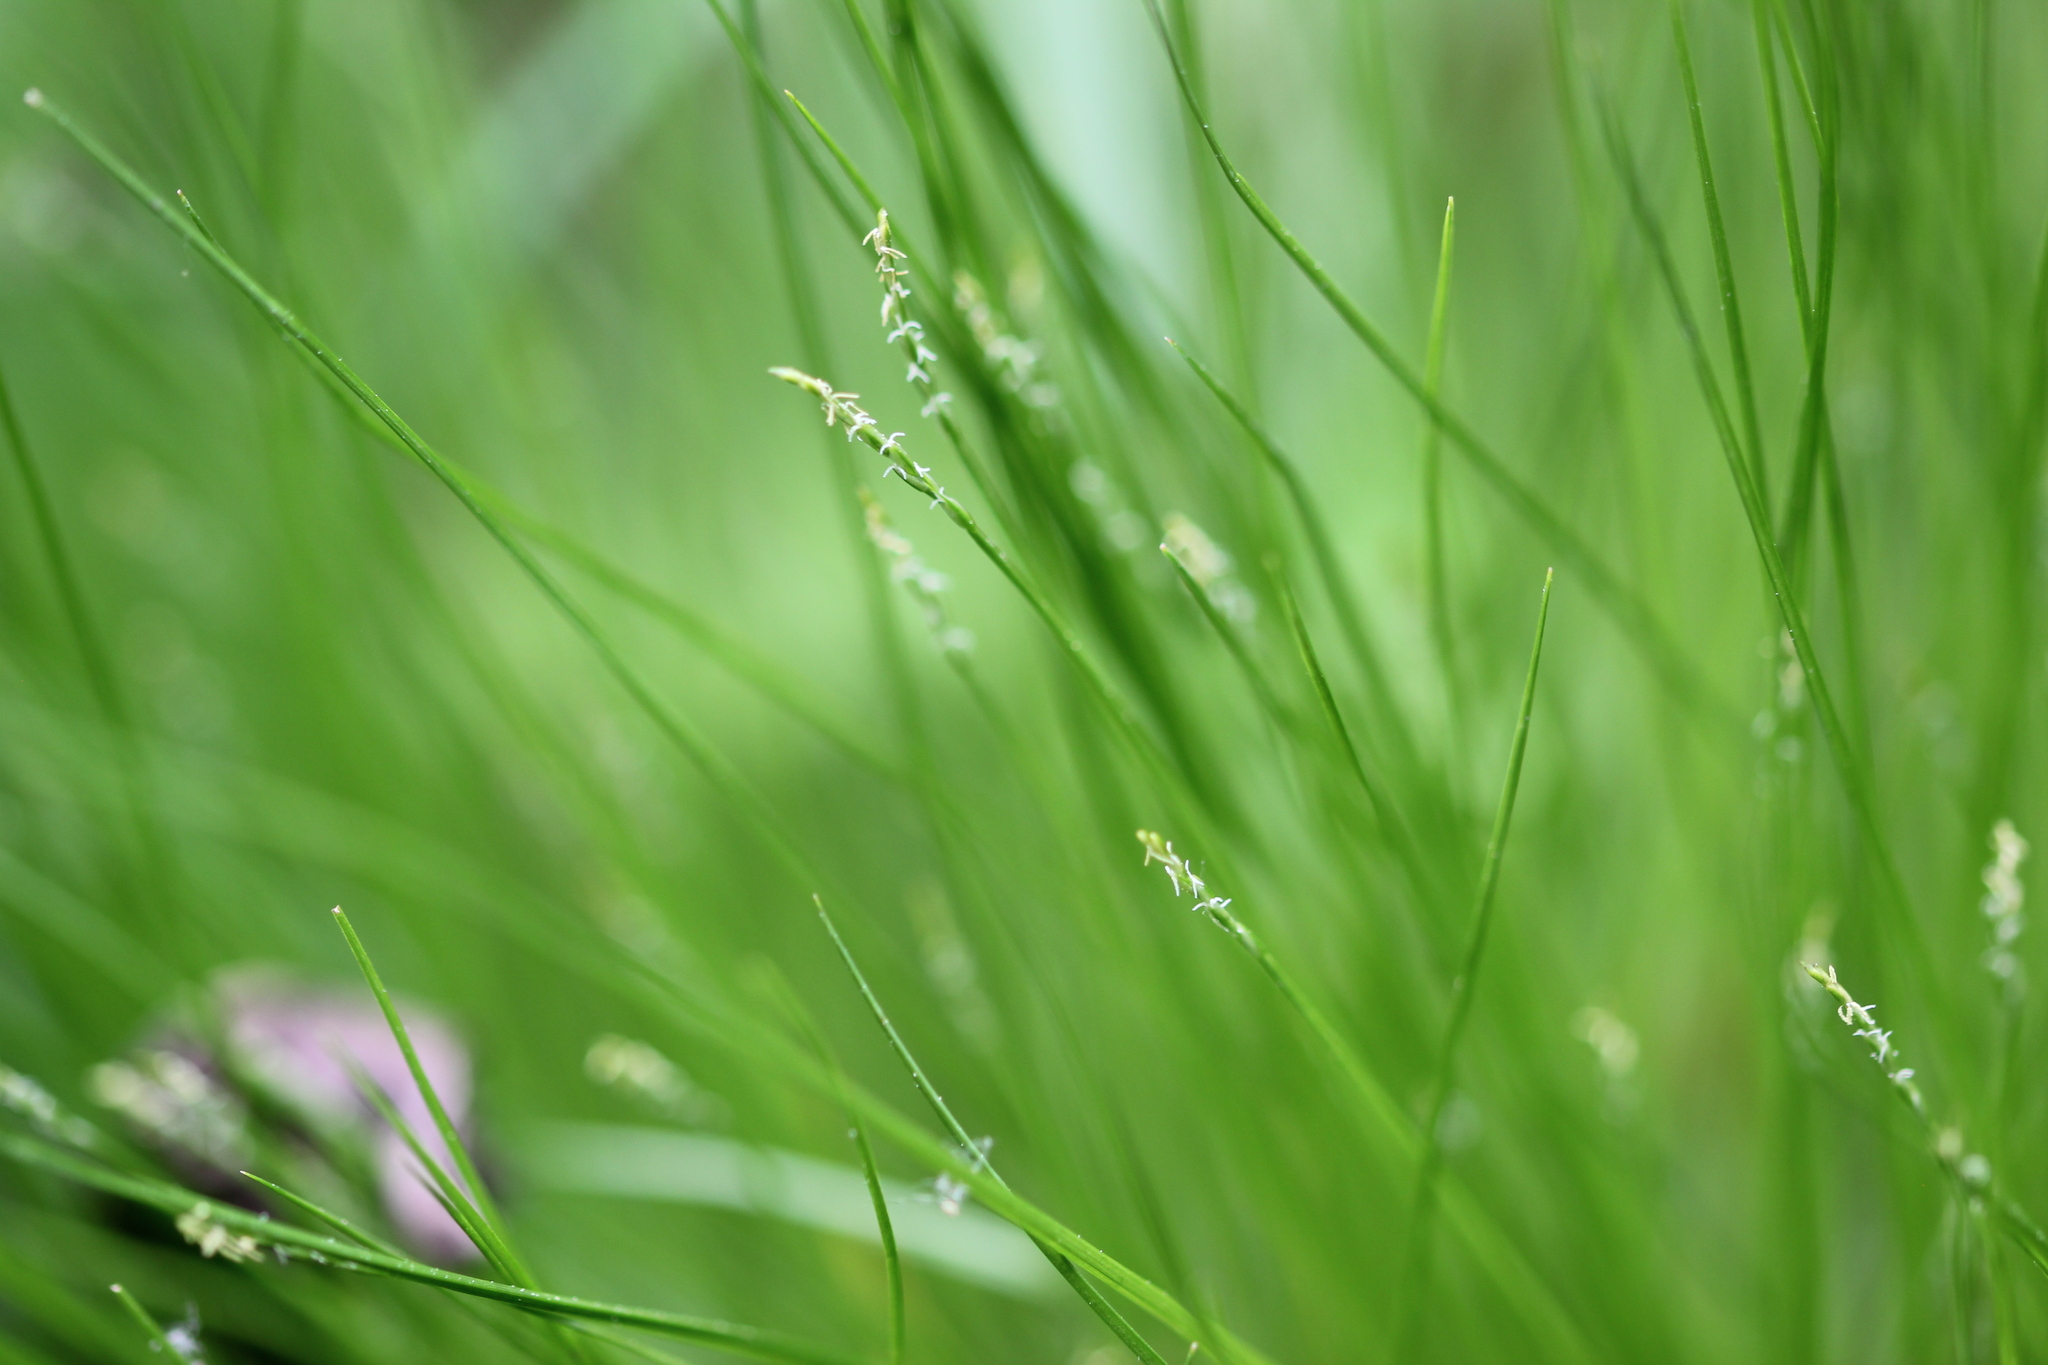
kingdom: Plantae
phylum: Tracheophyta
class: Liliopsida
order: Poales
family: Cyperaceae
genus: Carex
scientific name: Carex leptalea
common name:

|---|

Format the lines of the listing above as a numbered list, skipping any blank lines and leaving out the pictures.

1. kingdom: Plantae
2. phylum: Tracheophyta
3. class: Liliopsida
4. order: Poales
5. family: Cyperaceae
6. genus: Carex
7. scientific name: Carex leptalea
8. common name:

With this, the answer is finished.